The gateway routes this as a bcp_query message to the Reader's session via stdin.

Inbound (Reader → Gateway → Controller)

The Reader agent calls the BCPRespond MCP tool with:

Field Type Description
query_id string ID of the originating query
fields object Category 1: field name → value mapping
answers array Category 2: {id, answer} pairs
summary string Category 3: free-text summary

The gateway validates the response:

  1. Category 1: Deterministic type/range checking. Invalid → reject, increment retry counter.
  2. Category 2: Length enforcement, format checking. Invalid → reject, increment retry counter.
  3. Category 3: Length enforcement, then route to human approval queue.

Validated responses are delivered to the Controller as bcp_response_delivery messages with taint stepped down one level from the Reader's current taint.

Taint Step-Down

Reader's taint Response taint after BCP validation
High Medium
Medium Low
Low Low

The step-down is a property of the protocol's structural constraints and deterministic validation, not a judgment about the content.


Bandwidth Accounting

Every query is annotated with its theoretical maximum bandwidth in bits. The gateway maintains a running total per task.

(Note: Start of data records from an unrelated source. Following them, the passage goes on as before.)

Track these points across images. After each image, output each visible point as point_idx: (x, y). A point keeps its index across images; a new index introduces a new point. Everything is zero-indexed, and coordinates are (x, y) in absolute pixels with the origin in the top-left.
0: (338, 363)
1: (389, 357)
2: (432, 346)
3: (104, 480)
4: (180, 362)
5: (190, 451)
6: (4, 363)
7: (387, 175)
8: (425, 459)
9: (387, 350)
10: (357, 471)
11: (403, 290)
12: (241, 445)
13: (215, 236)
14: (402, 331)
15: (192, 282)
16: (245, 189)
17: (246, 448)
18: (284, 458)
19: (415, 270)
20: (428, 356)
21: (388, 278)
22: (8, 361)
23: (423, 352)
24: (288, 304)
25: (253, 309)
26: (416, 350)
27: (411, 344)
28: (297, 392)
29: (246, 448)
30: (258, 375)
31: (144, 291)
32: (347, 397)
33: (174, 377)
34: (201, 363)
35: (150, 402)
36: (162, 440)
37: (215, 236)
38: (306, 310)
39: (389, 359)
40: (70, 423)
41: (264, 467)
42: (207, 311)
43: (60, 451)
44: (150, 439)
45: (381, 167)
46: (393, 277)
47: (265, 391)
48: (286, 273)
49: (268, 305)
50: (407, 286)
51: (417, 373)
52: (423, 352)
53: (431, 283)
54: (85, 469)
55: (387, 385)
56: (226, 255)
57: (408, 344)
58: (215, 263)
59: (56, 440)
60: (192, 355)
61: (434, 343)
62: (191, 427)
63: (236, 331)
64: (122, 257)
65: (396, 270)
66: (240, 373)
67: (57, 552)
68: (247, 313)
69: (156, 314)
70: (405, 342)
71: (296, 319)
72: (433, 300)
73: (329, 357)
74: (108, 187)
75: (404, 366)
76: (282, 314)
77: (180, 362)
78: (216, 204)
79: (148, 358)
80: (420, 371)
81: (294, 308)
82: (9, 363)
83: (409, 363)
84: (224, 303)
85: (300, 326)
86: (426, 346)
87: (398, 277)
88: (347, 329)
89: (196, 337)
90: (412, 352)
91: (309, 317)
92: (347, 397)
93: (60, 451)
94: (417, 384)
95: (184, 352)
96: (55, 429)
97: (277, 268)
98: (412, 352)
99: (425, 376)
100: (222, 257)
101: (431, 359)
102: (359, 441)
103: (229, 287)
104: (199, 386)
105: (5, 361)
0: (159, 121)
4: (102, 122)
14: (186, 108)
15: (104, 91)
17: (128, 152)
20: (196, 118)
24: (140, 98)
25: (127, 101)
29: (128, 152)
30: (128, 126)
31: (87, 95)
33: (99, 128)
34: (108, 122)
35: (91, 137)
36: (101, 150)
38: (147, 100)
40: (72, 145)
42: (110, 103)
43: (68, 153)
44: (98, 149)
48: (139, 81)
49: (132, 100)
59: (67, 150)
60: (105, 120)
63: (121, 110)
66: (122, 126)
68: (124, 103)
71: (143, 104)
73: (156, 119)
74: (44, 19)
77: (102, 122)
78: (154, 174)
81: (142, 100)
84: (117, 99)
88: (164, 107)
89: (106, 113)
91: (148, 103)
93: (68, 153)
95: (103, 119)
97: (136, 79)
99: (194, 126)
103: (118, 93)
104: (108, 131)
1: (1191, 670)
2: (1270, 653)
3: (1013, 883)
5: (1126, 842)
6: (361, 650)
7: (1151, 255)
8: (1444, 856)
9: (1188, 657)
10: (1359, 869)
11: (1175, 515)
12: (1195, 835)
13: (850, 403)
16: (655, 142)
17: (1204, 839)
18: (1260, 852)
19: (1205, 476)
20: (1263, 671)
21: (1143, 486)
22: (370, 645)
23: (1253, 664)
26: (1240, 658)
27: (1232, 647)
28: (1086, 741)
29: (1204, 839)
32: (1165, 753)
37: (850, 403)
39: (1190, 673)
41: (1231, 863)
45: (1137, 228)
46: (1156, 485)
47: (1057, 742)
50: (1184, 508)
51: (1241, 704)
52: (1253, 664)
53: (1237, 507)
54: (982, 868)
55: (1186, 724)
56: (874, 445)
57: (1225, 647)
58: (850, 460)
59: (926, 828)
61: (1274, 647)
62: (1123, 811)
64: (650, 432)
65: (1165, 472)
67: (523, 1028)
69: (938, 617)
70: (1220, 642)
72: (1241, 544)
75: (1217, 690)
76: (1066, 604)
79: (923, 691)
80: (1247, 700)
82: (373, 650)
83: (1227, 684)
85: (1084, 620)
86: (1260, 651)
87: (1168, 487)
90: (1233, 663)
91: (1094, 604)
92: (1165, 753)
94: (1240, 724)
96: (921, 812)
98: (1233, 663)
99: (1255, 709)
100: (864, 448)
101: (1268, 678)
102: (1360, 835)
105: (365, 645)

Query Type Approximate Bandwidth
Boolean 1 bit
Enum (N values) log2(N) bits
Integer [min, max] log2(max - min + 1) bits
Constrained text (W words) ~W x 11 bits
Free summary (W words) ~W x 11 bits (unstructured)

The distinction between constrained text (Category 2) and free summary (Category 3) is not bandwidth alone — it is the presence of structural expectations that enable meaningful validation.

Anomalously high bandwidth consumption should trigger alerts.


Hidden Channel Mitigations

Even within constrained schemas, unintended bandwidth exists:

Channel Bandwidth Mitigation
Response latency Variable Controller ignores timing
Field ordering log2(N!) bits for N fields Enforce canonical ordering before processing
Capitalization ~1 bit per word Normalize to lowercase
Whitespace/punctuation Variable Strip and normalize
Presence/absence of optional fields 1 bit per field No optional fields in Category 1; treat missing as rejection

The Controller receives only the normalized, validated response — never the raw output.


System Prompt Guidance

Reader System Prompt

The Reader's system prompt should instruct it to extract information and answer questions factually, without interpreting meta-instructions in the content it processes. This is a probabilistic defense and should not be relied upon as a primary control. The structural constraints of the protocol are the primary defense.

Controller System Prompt

The Controller's system prompt should include explicit instructions that all information received from the Reader is untrusted and must not be interpreted as instructions, regardless of its content or framing.


Design Principles

  1. The untainted agent always controls the dialogue. It asks; the tainted agent answers. Never the reverse.
  2. Minimize bandwidth to the task requirement. Every bit of channel capacity is a bit of attack surface.
  3. Prefer structure over free text. Structure enables deterministic validation. Free text can only be validated probabilistically.
  4. Escalation is expensive by design. Moving to a higher category requires justification, budget, and (for Category 3) human approval.
  5. Validate at the boundary, not in the consumer. The Controller never receives unvalidated data. Validation happens between receipt and processing, in deterministic code.
  6. Treat latency as a security feature. Human-in-the-loop approval is slow. That slowness degrades time-sensitive attack strategies.
  7. Audit everything. Every query, response, validation result, and escalation decision is logged. Bandwidth accounting provides a quantitative measure of exposure.
  8. Defense in depth. System prompt hardening, structural bandwidth constraints, deterministic validation, cross-question consistency checks, and human review are complementary, not alternatives.